Your response must be made up of each line in the data below that contains the string "median".

## [AVAILABLE DATA]
········
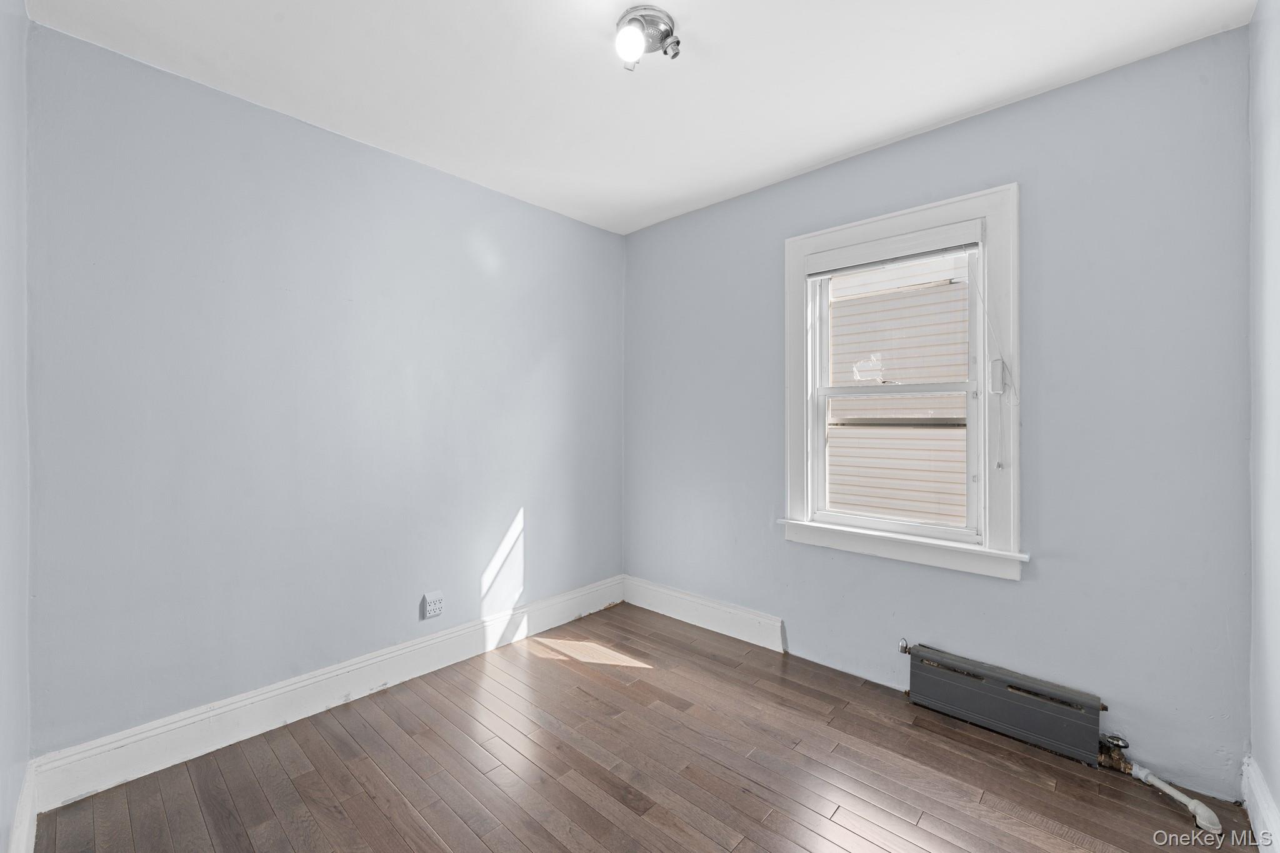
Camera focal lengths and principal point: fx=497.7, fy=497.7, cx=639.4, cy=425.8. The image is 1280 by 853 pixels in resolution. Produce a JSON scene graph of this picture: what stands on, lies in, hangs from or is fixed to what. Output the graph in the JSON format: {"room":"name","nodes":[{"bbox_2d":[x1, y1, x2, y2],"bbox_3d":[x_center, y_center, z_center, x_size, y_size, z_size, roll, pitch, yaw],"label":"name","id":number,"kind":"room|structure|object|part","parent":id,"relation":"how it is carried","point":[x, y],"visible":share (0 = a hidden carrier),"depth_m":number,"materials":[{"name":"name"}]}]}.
········
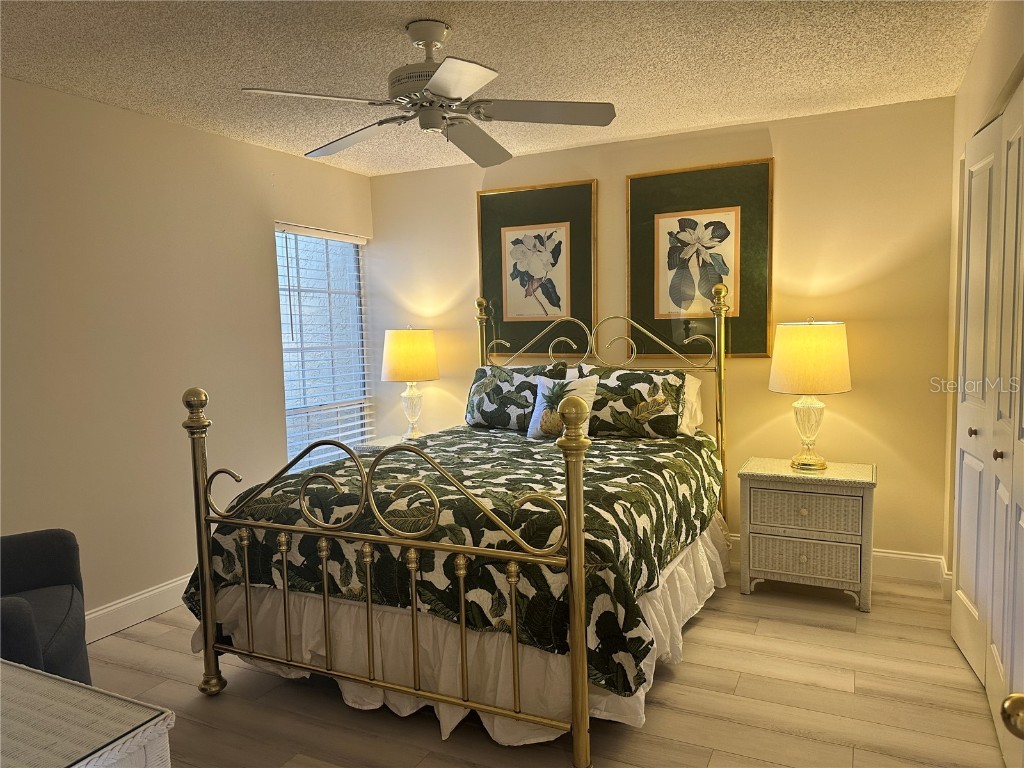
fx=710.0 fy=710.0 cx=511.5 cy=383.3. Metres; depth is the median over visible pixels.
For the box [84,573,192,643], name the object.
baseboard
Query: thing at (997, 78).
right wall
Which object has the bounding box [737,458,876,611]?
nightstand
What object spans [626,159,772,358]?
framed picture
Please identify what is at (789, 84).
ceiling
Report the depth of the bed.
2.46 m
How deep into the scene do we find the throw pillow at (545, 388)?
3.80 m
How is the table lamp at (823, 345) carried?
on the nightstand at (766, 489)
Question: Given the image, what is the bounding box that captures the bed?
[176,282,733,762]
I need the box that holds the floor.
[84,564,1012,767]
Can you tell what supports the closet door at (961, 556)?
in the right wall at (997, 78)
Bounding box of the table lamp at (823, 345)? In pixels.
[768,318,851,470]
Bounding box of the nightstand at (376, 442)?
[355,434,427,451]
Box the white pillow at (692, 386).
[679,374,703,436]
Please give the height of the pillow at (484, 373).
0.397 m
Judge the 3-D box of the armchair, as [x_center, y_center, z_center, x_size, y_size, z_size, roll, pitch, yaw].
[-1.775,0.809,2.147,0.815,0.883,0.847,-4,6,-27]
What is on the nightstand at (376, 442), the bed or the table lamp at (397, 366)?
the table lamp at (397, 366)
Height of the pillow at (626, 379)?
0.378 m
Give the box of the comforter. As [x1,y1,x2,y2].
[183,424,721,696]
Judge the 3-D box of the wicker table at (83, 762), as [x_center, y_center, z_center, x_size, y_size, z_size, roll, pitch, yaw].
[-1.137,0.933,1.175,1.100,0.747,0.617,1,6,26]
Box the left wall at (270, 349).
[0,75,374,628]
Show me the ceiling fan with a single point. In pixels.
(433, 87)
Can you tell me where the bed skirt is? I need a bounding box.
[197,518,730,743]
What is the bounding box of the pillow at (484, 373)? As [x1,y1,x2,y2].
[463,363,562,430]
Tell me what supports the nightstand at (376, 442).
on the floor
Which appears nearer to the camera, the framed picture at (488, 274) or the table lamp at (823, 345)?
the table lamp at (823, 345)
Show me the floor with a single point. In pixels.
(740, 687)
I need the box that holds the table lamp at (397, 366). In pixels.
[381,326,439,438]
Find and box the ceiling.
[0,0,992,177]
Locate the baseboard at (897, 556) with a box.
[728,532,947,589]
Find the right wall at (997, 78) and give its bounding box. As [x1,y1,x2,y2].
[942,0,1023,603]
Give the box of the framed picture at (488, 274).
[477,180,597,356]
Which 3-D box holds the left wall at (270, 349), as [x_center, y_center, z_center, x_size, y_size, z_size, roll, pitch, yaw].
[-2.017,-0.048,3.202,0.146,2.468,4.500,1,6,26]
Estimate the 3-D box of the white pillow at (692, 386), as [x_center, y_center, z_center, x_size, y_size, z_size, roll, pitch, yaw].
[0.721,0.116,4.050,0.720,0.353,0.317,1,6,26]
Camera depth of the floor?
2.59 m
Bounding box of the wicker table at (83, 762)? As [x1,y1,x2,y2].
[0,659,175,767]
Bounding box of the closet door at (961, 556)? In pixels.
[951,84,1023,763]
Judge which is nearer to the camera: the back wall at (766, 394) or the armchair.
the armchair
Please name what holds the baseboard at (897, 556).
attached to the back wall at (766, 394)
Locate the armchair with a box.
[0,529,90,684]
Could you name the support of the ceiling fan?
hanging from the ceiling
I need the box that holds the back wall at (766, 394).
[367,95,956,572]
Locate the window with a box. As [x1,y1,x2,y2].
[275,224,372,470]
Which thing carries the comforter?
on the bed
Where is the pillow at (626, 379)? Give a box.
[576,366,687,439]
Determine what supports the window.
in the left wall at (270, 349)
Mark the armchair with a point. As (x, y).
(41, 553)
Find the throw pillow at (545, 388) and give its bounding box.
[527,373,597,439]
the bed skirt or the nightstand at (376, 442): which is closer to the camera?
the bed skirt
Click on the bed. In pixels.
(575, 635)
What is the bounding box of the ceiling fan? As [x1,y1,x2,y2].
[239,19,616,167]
········
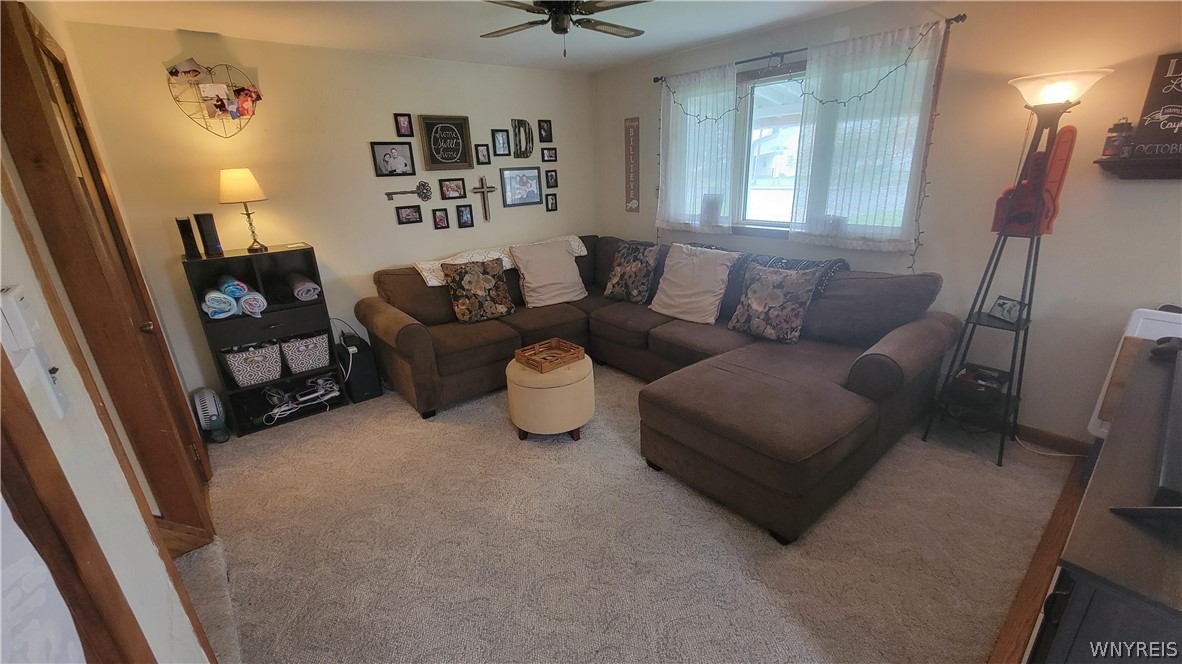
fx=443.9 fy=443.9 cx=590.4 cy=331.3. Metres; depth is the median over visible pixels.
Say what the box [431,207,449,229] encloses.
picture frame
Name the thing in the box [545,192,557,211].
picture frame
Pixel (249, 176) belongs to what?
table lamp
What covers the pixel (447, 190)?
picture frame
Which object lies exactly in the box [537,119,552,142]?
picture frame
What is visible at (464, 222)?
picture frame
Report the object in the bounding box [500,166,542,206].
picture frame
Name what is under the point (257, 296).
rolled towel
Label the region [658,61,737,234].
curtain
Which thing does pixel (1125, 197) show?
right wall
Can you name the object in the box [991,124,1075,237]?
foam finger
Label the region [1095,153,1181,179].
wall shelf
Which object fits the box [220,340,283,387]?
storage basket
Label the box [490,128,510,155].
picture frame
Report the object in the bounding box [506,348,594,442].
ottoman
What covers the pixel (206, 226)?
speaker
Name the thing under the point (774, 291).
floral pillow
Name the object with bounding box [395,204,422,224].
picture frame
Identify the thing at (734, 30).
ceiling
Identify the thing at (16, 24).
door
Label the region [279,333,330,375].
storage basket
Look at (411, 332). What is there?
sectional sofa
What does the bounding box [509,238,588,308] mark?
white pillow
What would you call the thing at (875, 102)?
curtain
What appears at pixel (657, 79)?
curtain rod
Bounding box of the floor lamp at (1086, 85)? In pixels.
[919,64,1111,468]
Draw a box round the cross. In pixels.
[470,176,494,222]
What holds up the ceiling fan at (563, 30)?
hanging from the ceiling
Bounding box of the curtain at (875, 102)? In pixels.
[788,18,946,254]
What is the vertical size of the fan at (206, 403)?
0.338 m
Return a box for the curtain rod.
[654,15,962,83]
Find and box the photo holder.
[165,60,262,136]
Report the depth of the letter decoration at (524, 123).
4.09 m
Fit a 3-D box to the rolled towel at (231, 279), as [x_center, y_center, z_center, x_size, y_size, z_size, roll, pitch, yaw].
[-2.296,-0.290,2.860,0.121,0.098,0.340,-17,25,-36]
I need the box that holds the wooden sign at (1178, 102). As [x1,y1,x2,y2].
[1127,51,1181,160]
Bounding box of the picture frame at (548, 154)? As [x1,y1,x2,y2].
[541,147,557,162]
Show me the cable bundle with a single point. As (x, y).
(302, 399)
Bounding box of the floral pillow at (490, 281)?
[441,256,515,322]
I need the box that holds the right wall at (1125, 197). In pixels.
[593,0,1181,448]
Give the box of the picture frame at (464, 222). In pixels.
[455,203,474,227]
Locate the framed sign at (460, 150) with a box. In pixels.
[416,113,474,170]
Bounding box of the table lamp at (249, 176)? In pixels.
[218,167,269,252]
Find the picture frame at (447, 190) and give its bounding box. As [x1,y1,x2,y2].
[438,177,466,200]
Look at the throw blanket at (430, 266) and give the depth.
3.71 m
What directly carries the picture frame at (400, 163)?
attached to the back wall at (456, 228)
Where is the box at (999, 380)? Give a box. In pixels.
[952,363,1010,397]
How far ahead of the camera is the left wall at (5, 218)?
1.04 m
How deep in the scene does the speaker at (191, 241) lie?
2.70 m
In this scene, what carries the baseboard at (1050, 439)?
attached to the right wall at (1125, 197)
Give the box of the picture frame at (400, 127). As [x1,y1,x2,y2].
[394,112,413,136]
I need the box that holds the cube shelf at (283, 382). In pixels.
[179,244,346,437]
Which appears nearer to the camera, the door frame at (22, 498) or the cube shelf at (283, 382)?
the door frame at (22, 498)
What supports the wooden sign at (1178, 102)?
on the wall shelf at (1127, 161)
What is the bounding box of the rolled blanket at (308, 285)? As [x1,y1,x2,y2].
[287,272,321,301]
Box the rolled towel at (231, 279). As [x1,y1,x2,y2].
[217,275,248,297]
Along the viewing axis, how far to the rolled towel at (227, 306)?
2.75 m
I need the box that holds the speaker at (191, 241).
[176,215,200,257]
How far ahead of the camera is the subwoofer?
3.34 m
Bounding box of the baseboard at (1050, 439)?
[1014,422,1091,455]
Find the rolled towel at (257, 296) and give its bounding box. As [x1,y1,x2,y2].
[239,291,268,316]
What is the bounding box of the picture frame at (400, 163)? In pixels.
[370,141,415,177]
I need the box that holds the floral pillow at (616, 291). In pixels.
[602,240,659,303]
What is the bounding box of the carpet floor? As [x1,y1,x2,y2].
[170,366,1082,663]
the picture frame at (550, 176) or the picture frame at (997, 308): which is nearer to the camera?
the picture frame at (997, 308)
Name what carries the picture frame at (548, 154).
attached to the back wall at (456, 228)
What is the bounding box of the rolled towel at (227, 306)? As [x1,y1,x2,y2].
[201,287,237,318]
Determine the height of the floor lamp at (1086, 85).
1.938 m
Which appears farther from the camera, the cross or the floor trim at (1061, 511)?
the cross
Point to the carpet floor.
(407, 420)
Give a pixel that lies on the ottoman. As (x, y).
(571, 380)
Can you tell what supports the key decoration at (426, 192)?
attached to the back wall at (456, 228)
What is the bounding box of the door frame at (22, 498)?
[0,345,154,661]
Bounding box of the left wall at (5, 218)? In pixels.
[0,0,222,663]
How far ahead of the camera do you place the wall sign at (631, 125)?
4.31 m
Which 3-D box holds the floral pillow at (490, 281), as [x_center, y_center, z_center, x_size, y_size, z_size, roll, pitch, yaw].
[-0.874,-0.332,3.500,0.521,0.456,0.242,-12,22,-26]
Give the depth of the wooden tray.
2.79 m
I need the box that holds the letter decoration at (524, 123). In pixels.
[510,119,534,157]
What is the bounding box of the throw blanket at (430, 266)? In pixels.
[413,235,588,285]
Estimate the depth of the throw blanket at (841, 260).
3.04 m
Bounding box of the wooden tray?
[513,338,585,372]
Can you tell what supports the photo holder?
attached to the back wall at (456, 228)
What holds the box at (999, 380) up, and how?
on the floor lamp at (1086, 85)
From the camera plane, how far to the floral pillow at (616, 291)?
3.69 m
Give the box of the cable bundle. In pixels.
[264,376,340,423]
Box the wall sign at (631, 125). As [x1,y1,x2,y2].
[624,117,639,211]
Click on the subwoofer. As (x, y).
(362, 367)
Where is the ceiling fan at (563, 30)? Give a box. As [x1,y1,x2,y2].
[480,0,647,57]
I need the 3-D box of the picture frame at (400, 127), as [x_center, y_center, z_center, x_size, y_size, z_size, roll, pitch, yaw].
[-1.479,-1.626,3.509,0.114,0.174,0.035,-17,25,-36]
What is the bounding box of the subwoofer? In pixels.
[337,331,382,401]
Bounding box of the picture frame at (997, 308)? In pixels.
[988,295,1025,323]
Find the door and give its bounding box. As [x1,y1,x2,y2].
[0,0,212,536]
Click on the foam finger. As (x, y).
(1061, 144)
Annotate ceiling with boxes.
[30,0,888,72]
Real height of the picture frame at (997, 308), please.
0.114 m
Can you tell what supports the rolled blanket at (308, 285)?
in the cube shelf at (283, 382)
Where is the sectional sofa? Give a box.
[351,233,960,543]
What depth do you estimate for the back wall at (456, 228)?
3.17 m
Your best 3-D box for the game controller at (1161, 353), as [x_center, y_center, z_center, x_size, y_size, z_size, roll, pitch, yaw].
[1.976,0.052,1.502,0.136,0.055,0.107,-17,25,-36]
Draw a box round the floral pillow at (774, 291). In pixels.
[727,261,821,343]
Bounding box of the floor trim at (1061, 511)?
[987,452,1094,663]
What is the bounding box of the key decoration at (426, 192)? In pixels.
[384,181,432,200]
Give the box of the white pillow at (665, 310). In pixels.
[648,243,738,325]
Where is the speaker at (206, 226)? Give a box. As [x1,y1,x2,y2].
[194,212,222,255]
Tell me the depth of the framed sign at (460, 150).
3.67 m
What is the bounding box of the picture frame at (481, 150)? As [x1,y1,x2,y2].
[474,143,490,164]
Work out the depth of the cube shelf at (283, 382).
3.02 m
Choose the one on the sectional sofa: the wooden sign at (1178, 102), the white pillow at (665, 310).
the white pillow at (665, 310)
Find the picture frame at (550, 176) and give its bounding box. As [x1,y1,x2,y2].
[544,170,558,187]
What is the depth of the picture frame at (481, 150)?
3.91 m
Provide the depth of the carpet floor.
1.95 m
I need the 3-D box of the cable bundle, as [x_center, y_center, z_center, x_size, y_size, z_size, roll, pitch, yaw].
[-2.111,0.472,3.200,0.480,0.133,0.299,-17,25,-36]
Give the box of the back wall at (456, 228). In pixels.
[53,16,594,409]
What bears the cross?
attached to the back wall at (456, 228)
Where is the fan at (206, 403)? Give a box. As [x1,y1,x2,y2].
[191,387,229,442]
········
## [EXERCISE RESULT]
fx=710.0 fy=710.0 cx=511.5 cy=383.3. Metres; depth is the median over visible pixels.
fx=443.9 fy=443.9 cx=590.4 cy=331.3. Metres; depth is the median over visible pixels.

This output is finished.